Hope a Dem makes good use.

Fred Drinkwater said...

The only interesting part of the budget is the "skim", and that part always gets done.

Fred Drinkwater said...

PLEASE do my blood pressure a favor. Don't mention those traitors, Vindman and Strzok. Thank you.

One Fine Day said...

Multiples already did. When warned that it was a bad idea, they doubled down. Now a Republican is playing by the rule set established by the Dems.
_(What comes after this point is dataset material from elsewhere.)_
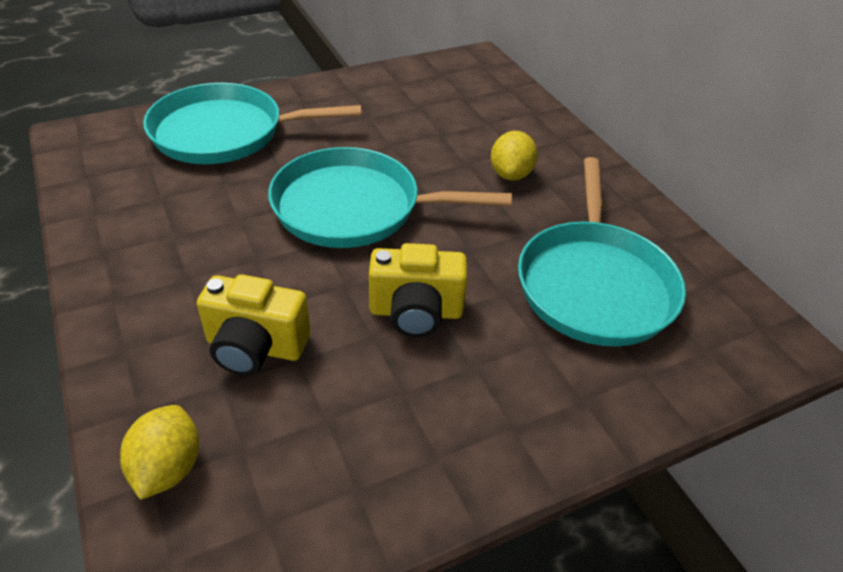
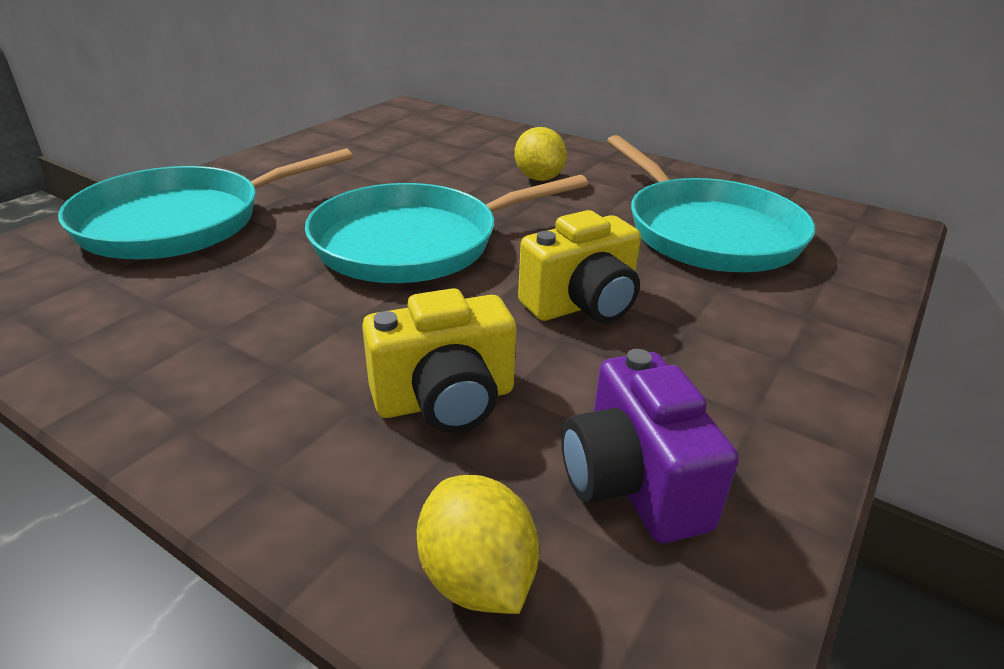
camera: 30 degrees left, 10 degrees down
none -> purple camera [561,349,739,543]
Cry a little harder, America-hater.

Former Illinois resident said...

Trump is left of JFK.

The Godfather said...

Have you ever actually read a major federal statute? As part of what used to be my job, I had to do so. Maybe it was different before the New Deal, I don't know, but in the modern era, the laws passed by Congress don't say: Agency X do this. They say the objective of this law is to "safeguard the environment as defined in Section ABC" or to "promote employment of the disabled as defined in section XYZ", etc. etc. And they create an agency to advance such goals. And Congressmen and Senators then run for re-election based on their support of clean air or jobs for the handicapped.
Meanwhile, the staff of the Agency comes up with complex and detailed rules and procedures to accomplish the legislative goals.
Then the President notices that the environmental rules adopted by the agency are causing a major shortage of affordable electricity, or the handicap employment rules are interfering with employment programs for the handicapped that were working well and are supported by employers and customers. What can the President do? If he is the head of the Executive Branch of the Federal Government he should be able to say to the Agencies involved: Your Regulations and Procedures are causing the following Problems; amend your Regulations and Procedures to fix these problems. Or even: Amend them in such and such a way.
Under our Constitution, the President, as the sole head of the Executive Branch not only CAN do that, he SHOULD do that,
But if he does so, editorial writers and talking heads will call him a threat to democracy -- Even though the President was popularly elected and the faceless bureaucrats who wrote the regulations were not.

Oso Negro said...

I was just thinking that the DOGE effort is the most exciting thing in government since we went to the moon

mongo said...

I always understood that an independent agency is one that is not part of a cabinet level department. For example, I worked for NASA. It is considered an independent agency in that its administrator reports directly to the President and not, say, to the Secretary of Defense. It is still part of the Executive Branch.

Earnest Prole said...

It’s really quite simple: Enact a vague law and presidents are free to interpret it as they wish; enact a specific law and presidents are bound by the Constitution to faithfully execute it.

Some lessons can only be learned the hard way.

Rocco said...

Unitary is non-binary, right? And this thing is transgressive, right? I don’t understand why the lefties aren’t all behind this.